#### INFORMATION SUPPLIED
----

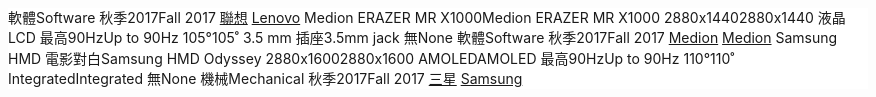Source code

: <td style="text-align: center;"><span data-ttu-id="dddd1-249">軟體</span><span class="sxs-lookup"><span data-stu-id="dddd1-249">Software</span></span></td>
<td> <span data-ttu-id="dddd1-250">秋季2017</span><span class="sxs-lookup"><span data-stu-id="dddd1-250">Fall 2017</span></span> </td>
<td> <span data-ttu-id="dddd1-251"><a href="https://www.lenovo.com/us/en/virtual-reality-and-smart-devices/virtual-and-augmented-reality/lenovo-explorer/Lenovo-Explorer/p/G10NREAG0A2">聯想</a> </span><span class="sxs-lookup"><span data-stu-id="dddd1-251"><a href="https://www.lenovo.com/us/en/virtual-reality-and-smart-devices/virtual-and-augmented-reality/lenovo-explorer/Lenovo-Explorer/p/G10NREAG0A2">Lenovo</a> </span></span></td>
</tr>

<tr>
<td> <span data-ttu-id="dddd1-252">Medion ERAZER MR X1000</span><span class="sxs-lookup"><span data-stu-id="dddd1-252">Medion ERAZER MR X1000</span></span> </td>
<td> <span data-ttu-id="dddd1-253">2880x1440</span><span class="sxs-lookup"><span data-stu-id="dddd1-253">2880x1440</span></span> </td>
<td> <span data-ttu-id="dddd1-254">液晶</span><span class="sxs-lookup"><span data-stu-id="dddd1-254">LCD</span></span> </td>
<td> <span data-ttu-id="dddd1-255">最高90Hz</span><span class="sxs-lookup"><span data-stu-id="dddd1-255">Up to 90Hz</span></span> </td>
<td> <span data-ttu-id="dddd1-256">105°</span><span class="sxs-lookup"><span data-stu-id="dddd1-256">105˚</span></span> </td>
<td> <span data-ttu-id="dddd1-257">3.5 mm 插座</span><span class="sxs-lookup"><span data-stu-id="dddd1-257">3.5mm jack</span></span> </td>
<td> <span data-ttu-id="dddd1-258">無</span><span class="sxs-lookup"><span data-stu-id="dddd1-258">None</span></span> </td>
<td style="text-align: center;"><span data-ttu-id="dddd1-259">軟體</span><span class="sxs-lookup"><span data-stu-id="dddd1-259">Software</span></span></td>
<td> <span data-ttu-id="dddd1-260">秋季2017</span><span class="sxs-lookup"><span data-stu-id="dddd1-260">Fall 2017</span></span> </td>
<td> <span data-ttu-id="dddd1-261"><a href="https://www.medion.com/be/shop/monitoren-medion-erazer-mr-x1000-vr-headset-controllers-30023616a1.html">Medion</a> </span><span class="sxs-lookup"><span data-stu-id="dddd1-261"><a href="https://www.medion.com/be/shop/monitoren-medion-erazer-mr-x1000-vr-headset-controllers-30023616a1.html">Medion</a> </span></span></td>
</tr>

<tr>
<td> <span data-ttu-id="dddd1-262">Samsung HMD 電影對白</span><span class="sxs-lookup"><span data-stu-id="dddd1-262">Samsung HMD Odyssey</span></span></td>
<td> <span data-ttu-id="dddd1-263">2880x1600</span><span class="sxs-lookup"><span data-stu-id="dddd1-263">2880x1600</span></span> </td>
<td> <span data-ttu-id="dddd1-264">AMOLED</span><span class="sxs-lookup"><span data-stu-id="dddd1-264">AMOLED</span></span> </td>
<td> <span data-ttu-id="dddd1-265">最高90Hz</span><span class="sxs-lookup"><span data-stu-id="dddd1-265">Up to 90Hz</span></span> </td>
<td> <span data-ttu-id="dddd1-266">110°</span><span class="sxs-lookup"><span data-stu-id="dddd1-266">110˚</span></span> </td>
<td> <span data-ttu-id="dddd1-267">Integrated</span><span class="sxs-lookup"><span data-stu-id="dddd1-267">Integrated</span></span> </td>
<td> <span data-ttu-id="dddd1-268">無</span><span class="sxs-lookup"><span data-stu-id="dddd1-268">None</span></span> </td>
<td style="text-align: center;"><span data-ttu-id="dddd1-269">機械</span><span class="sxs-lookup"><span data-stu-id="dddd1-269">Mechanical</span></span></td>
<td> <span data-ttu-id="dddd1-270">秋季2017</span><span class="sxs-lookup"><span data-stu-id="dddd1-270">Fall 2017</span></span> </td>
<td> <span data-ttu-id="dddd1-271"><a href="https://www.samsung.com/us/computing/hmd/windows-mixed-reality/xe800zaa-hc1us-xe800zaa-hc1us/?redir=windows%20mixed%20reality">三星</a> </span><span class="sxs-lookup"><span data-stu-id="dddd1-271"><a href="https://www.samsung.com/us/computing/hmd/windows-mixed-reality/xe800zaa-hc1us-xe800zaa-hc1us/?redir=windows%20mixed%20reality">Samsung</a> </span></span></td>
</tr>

----

#### EXERCISE
Find each line of the listing above that contains the string "style" and copy those lines. Uppercase and lowercase letters count as different.

#### ANSWER FOR THIS EXERCISE
: <td style="text-align: center;"><span data-ttu-id="dddd1-249">軟體</span><span class="sxs-lookup"><span data-stu-id="dddd1-249">Software</span></span></td>
<td style="text-align: center;"><span data-ttu-id="dddd1-259">軟體</span><span class="sxs-lookup"><span data-stu-id="dddd1-259">Software</span></span></td>
<td style="text-align: center;"><span data-ttu-id="dddd1-269">機械</span><span class="sxs-lookup"><span data-stu-id="dddd1-269">Mechanical</span></span></td>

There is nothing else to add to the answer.